La cheffe syndicale se demande si, dans les faits, le premier ministre a plutôt l’intention de recourir à une loi spéciale pour forcer le retour au travail des 66 000 enseignants de la FAE en grève depuis le 23 novembre.

« Je ne vous cacherai pas [qu’en ce qui concerne] la déclaration de M. Legault, quand nous, on sait qu’aux tables ça ne va pas si bien que ça, on se demandait quelle était la réelle intention. Parce que la seule façon dont on voyait un retour en classe lundi, c’était s’il y avait une loi spéciale. Parce qu’on ne voyait pas comment, par la négociation, on y arriverait. Ça sème le doute dans les esprits. Ça sème l’inquiétude chez les membres », a-t-elle affirmé en conférence de presse, jeudi à Québec.

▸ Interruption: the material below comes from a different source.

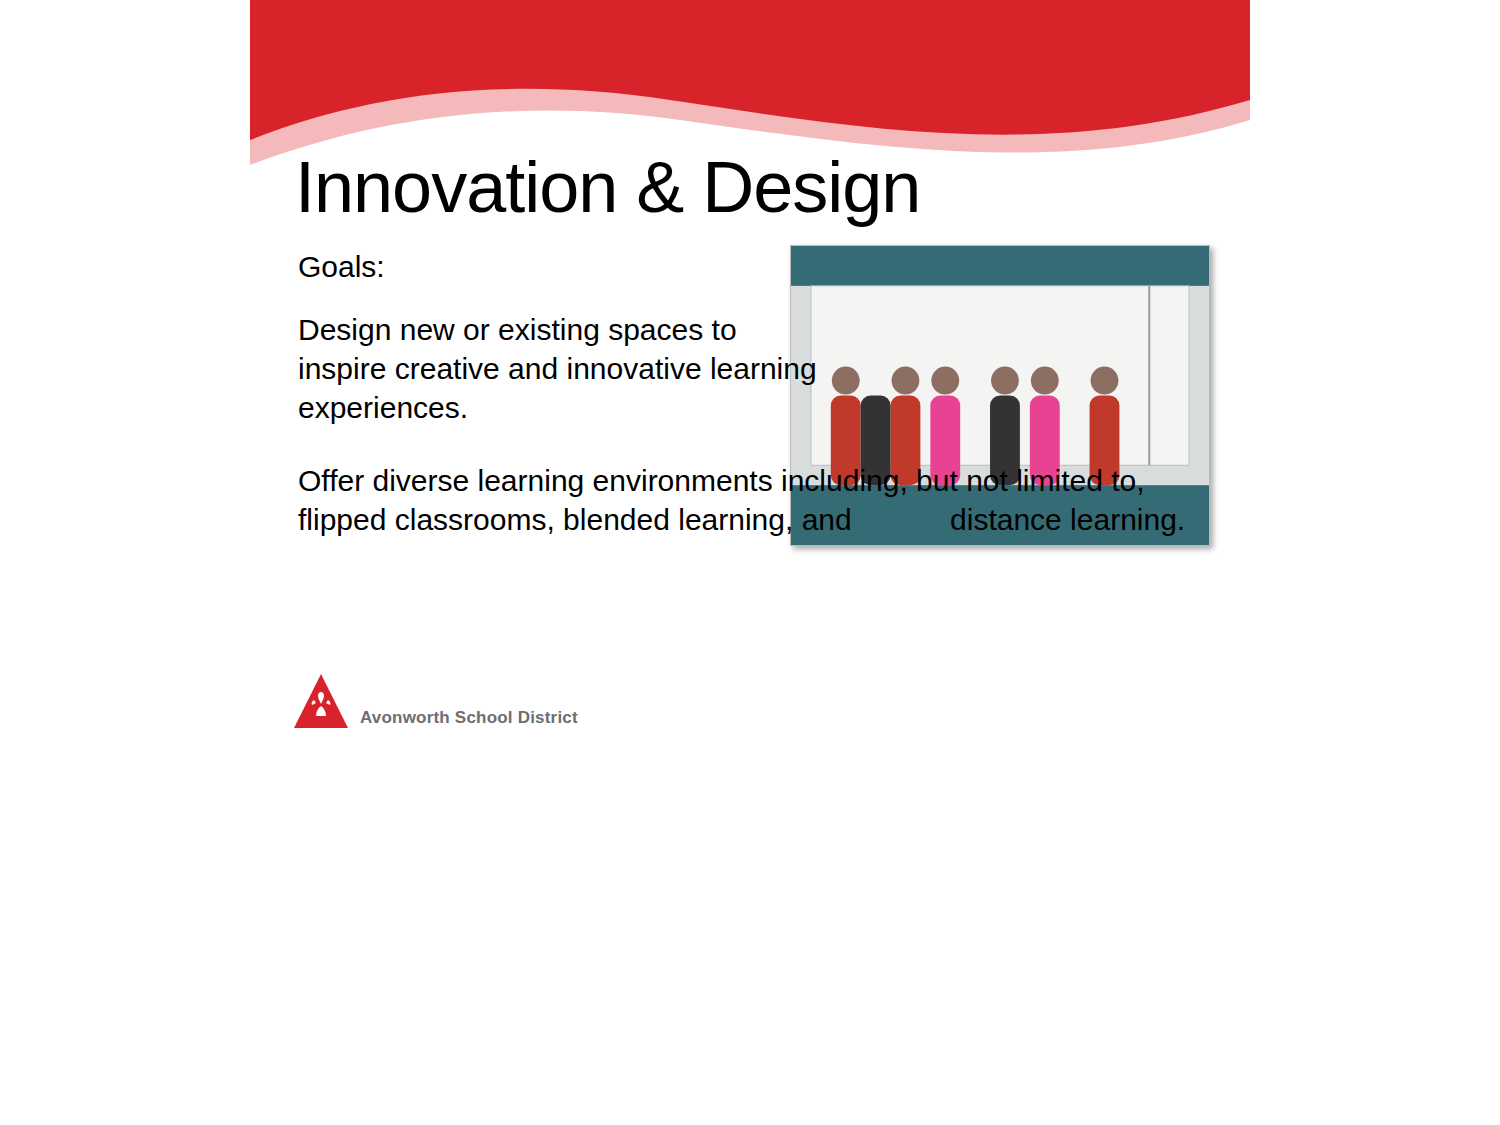Innovation & Design
Goals:
Design new or existing spaces to inspire creative and innovative learning experiences.
Offer diverse learning environments including, but not limited to, flipped classrooms, blended learning, and distance learning.
Avonworth School District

Selon elle, envisager un retour en classe lundi, « c’est jovialiste, pour ne pas dire complètement irréaliste et déconnecté de ce qui se passe à la table » depuis le début de la semaine. Car « il n’y a pas encore assez de texte ficelé pour être rendu là ».

PHOTO PATRICK SANFAÇON, ARCHIVES LA PRESSE

La présidente de la Fédération autonome de l’enseignement, Mélanie Hubert

Elle a accusé le gouvernement de jouer au « yoyo » à la table de négociation, en faisant des propositions une journée pour les retirer le lendemain. On n’a pas atteint « un rythme de croisière » dans les pourparlers pour espérer un règlement rapide, a-t-elle déploré. Les propos de M. Legault ont mis « en colère » les enseignants, qui « n’ont pas l’intention de rentrer » au travail même en l’absence de fonds de grève.

Mélanie Hubert a précisé que si une hypothèse de règlement apparaît à la table, la FAE devra convoquer son conseil fédératif de négociation pour déterminer s’il y a bel et bien entente de principe. Si c’est le cas, la grève serait levée. Mais il faudrait négocier un « protocole de retour au travail ». Et il est possible que les élèves ne soient pas en classe aussitôt. La première journée de travail des enseignants pourrait servir à se préparer au retour des élèves, a-t-elle expliqué.

Pendant que Mme Hubert était toujours en conférence de presse, la présidente du Conseil du trésor, Sonia LeBel, a réagi sur les réseaux sociaux en se disant étonnée des propos de la cheffe syndicale. « Nous sommes extrêmement surpris des propos de la FAE à ce stade-ci et nous sommes convaincus qu’une entente est à portée de main avec les avancées importantes qui sont sur la table pour les enseignants et les élèves. Mais nous ne pouvons pas régler seuls », a-t-elle écrit.

Questionnée au sujet de cette sortie, Mélanie Hubert a tenu des propos plus nuancés. « Des journées comme [mercredi], effectivement, nous amènent vers un règlement. Rapide ? Je ne le sais pas. Mais assurément, on était du bon côté. Il faut que ça continue dans ce sens-là. C’est vrai que le gouvernement a fait des pas. On en a fait aussi. […] Je suis d’accord avec Mme LeBel : il y a eu sur la table des propositions intéressantes, mais il faut cesser les montagnes russes et continuer de travailler sur chaque sujet et ne pas reculer d’une journée à l’autre, une journée ça marche, une journée ça ne marche pas. »

Deux éléments sont en litige : la composition de la classe et les échelles salariales.

Dans une déclaration envoyée aux médias, Sonia LeBel a souligné que « le gouvernement a proposé des mesures jamais vues qui constitueraient des avancées importantes pour les enseignants quant à la composition de la classe : évaluation de la lourdeur des tâches, aide à la classe et compensations possibles ». Or la FAE demande que le gouvernement s’engage clairement, par exemple, à augmenter le nombre de classes spécialisées accueillant des élèves en difficulté. Compenser l’absence d’un tel engagement par une hausse salariale n’est pas acceptable, selon Mélanie Hubert.

La présidente du Conseil du trésor a ajouté que « des pas importants ont aussi été faits concernant l’autonomie professionnelle, la surveillance des récréations, le temps de nature personnelle et les journées pédagogiques ».